┌─ Provided material
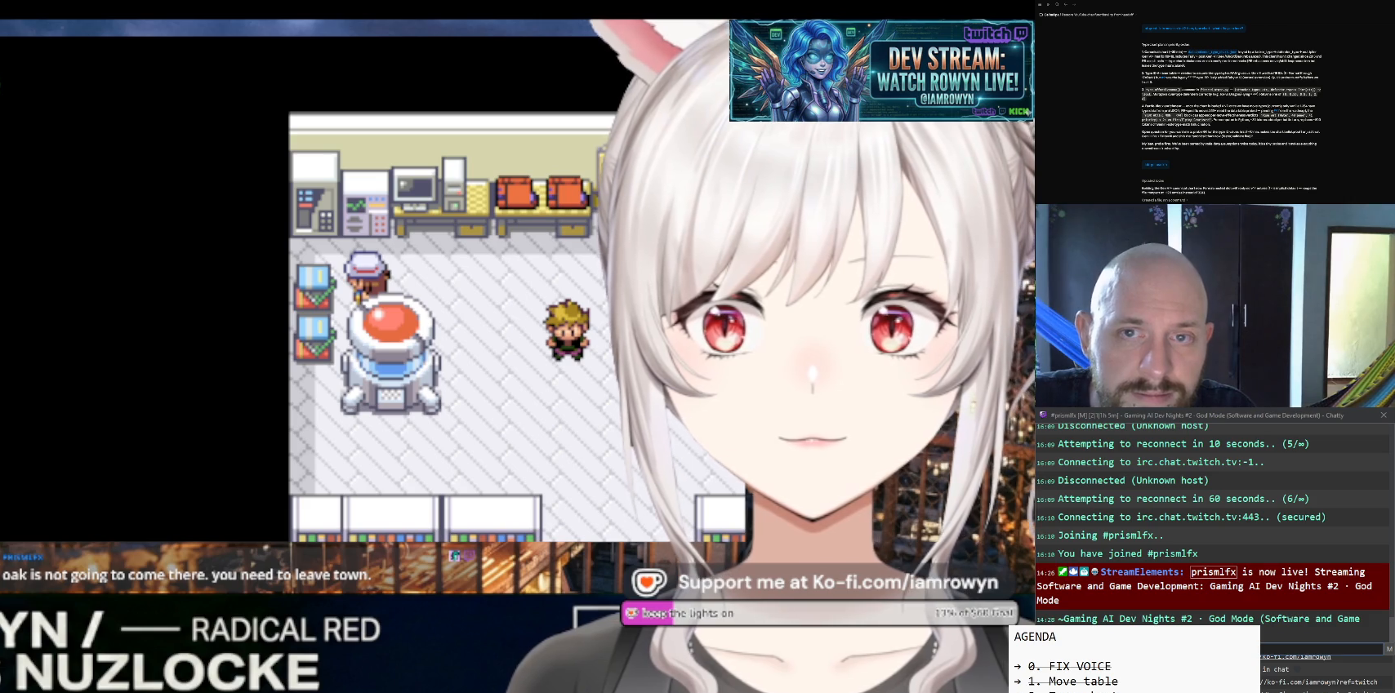
{"buttons": ["DPAD_DOWN"], "events": []}
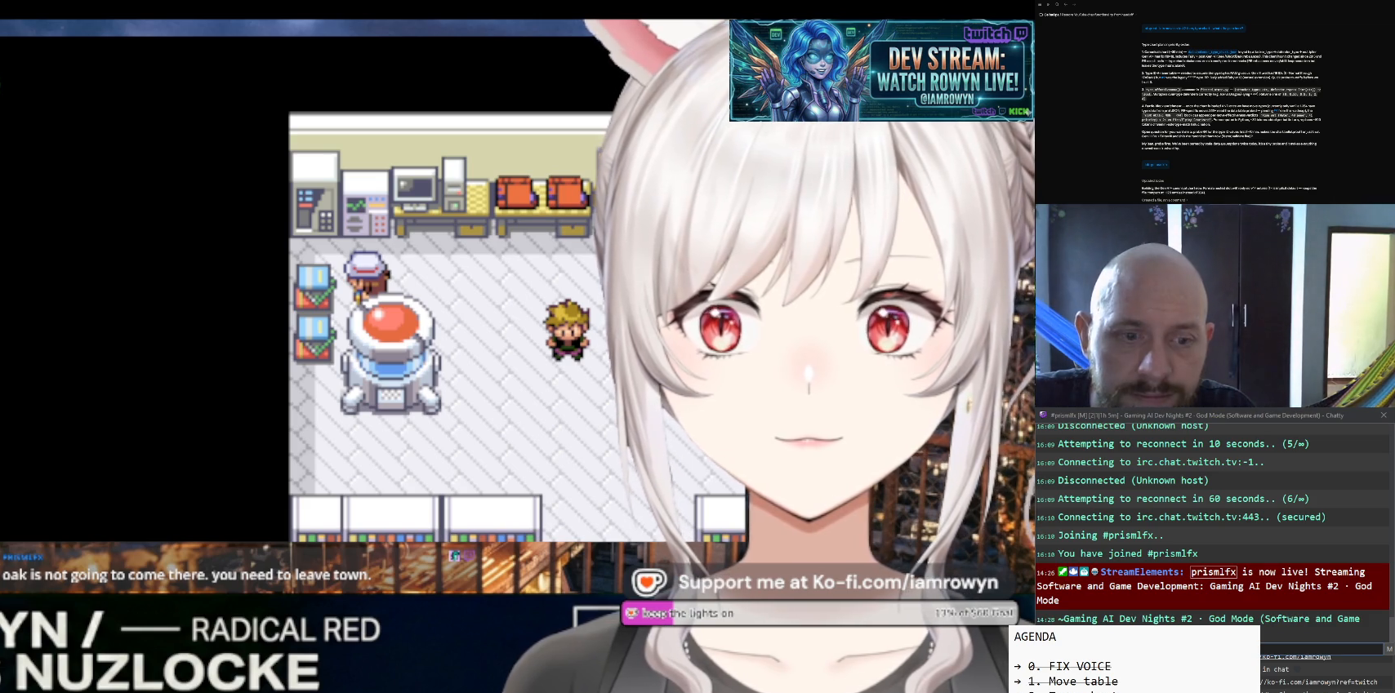
{"buttons": ["DPAD_DOWN"], "events": []}
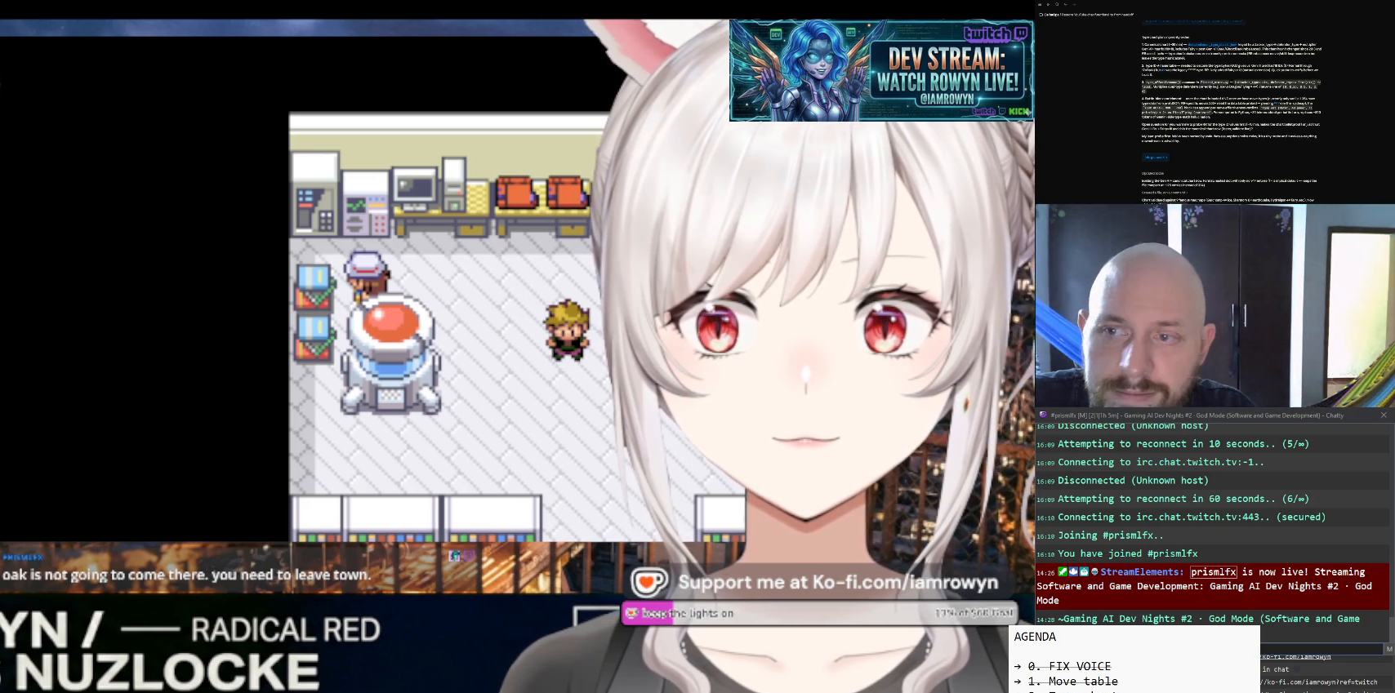
{"buttons": ["DPAD_DOWN"], "events": []}
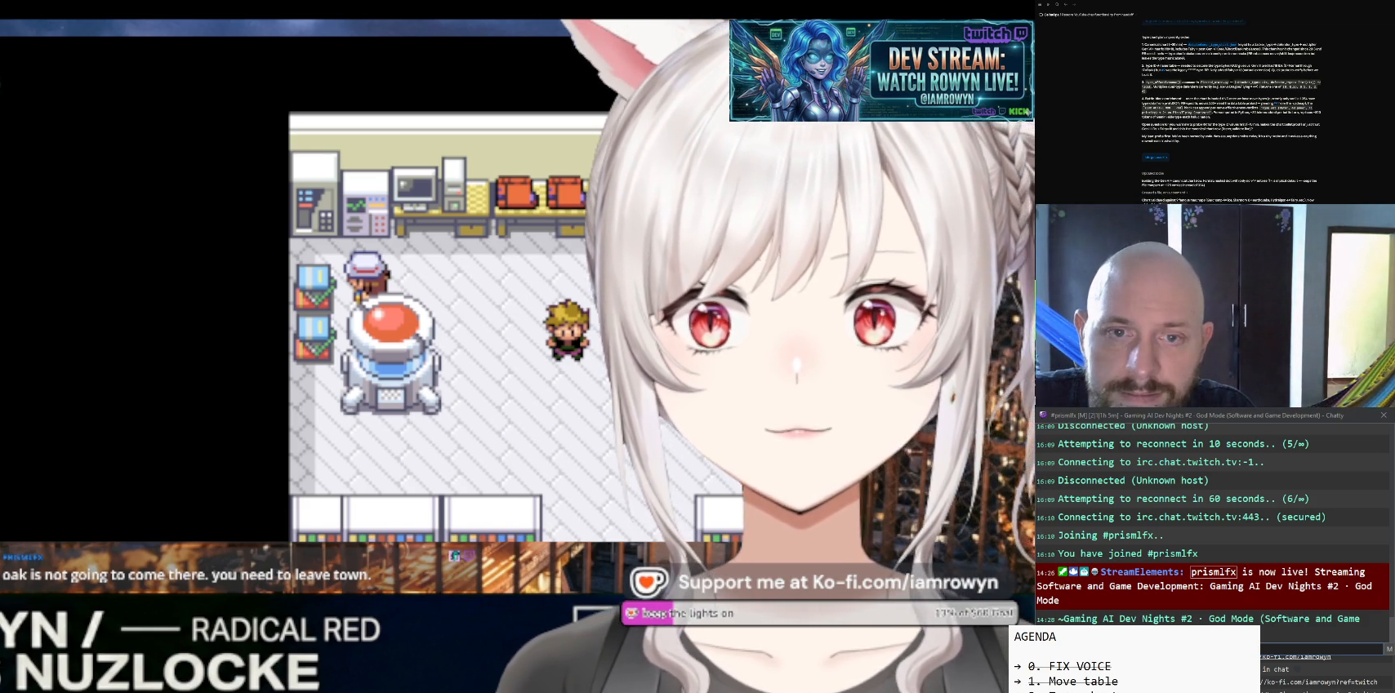
{"buttons": ["DPAD_DOWN"], "events": []}
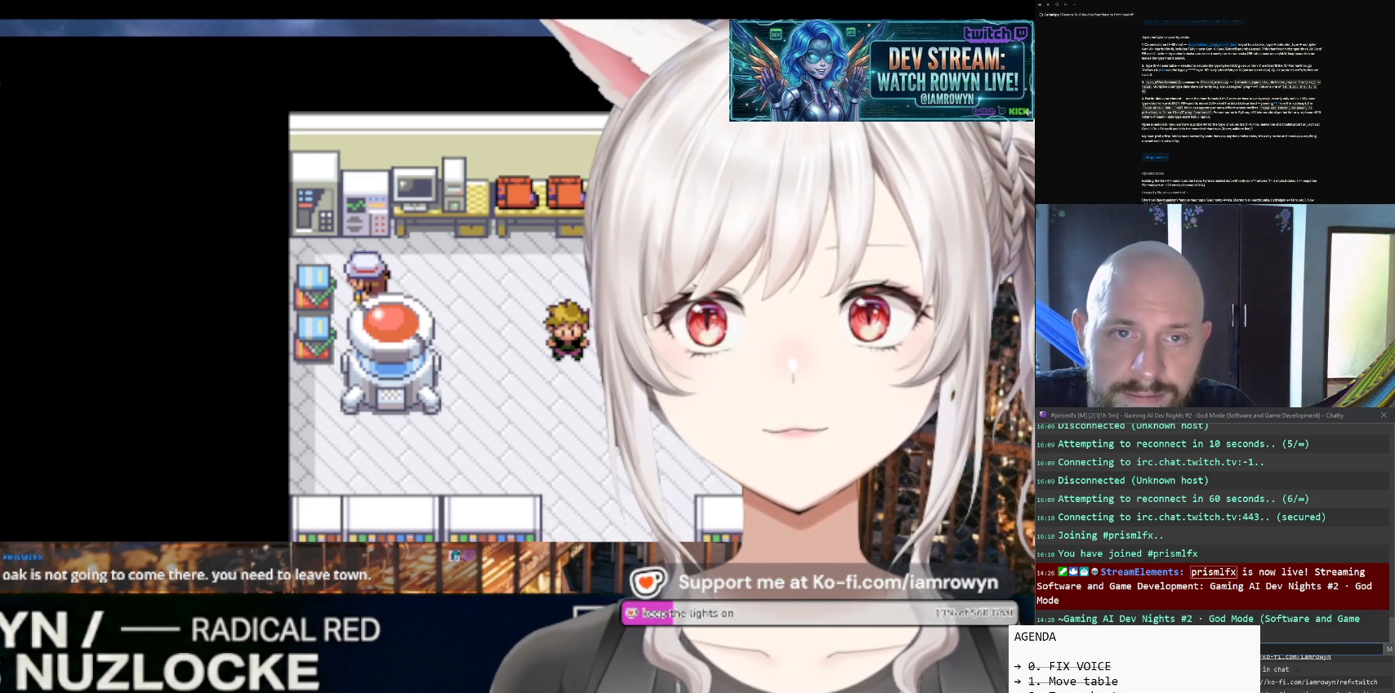
{"buttons": ["DPAD_DOWN"], "events": []}
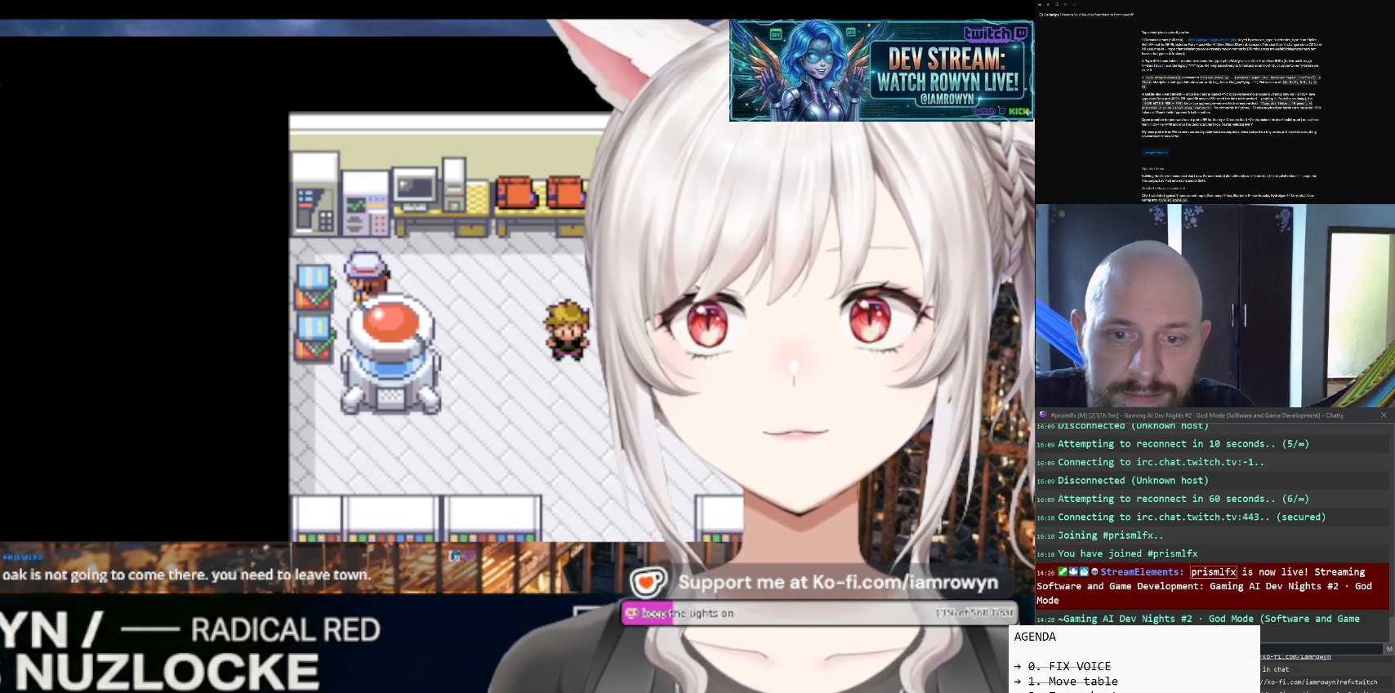
{"buttons": ["DPAD_DOWN"], "events": []}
└─
> Task requirements
Without including any pictures, print each record exactly.

> Expected output
{"buttons": ["DPAD_DOWN"], "events": []}
{"buttons": ["DPAD_DOWN"], "events": []}
{"buttons": ["DPAD_DOWN"], "events": []}
{"buttons": ["DPAD_DOWN"], "events": []}
{"buttons": ["DPAD_DOWN"], "events": []}
{"buttons": ["DPAD_DOWN"], "events": []}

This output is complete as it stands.